In 2012 the Barakat Trust gave a grant to Dr Maximilian Hartmuth, Professor of Art History at the University of Vienna. His research project was predicated upon delving deeper into the Islamic architectural heritage of Southeast Europe. Paradoxically whilst it has close proximity to International centres of research and its neighbouring regions remain extraordinarily well represented in art-historical scholarship the Islamic architectural heritage of Southeast Europe remains very unknown.
Maximilian’s research revolves around the question of how the Islamic architectural heritage of Southeast Europe can be made relevant to histories of art and architecture. He has further sought to explain architectural change in the Ottoman provinces between the late fourteenth and early twentieth centuries as a response to changes in centre-periphery relations. This is also where the available documentation with its traditional focus on typology has proven to be insufficient. The details of many monuments have never been adequately recorded, nor are the spatial dimensions of their architecture always explicit in the published photographic documentation. It is for this reason that it is still necessary to visit these monuments, which are scattered over a large area, and study them in situ.

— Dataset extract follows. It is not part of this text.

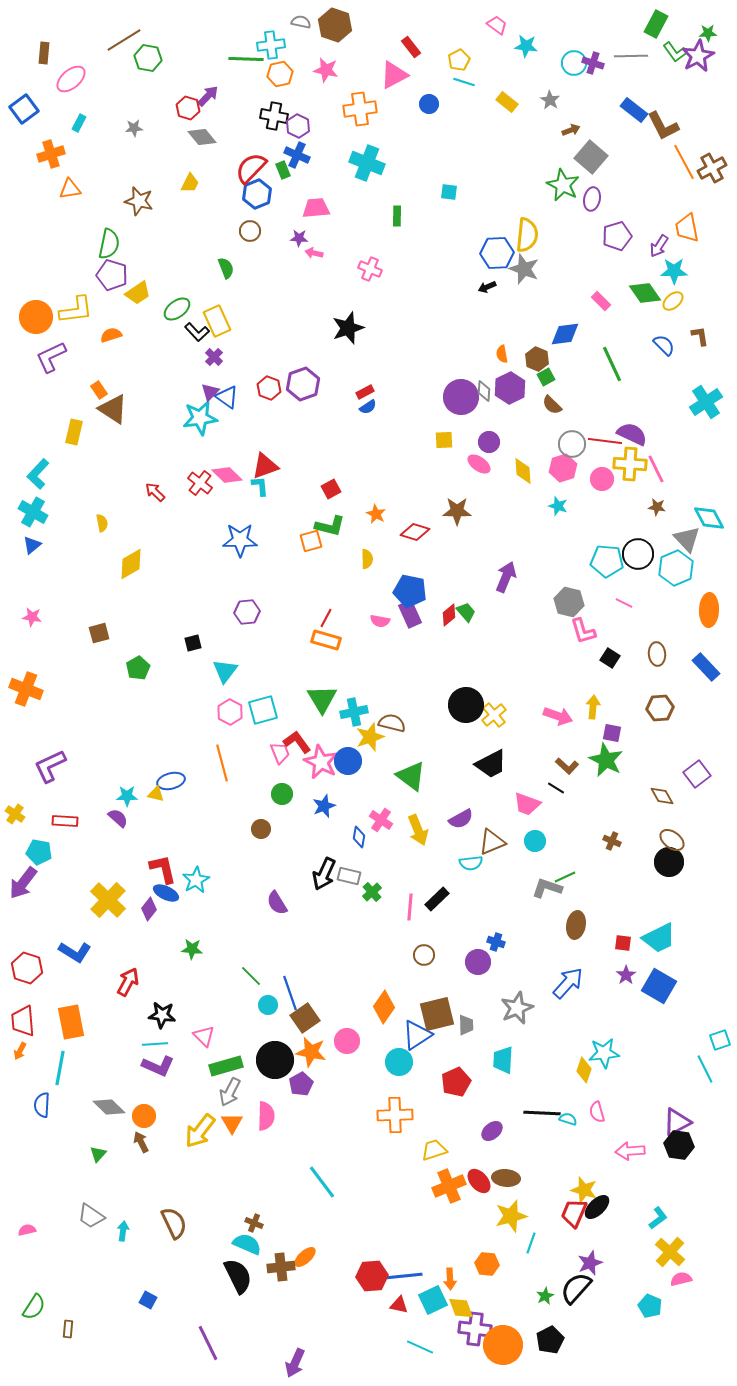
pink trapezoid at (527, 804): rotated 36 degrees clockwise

The grant by the Barakat Trust has enabled him to undertake two short-term excursions to Greece and to study Ottoman monuments in a number of locales throughout the country. He was able to collect evidence to be used in future publications. Committed to a swift publication of the results of my research, he anticipates that these studies will be a contribution to the sparse critical literature on this heritage and help increase its visibility. In the course of my two excursions I have also produced a large number of photographs of details of buildings, especially of their ornament, which I shall eventually analyze comparatively together with material to be gathered in future fieldwork. He has have moreover sought to document the state of preservation of Islamic monuments in Greece – a preliminary conclusion being that the sometimes excellent restoration of buildings does not compensate for a lack of consequent re-integration into the lives of towns, the usually missing or deficient historical information on site, or, on a more fundamental level, the impossibility of access.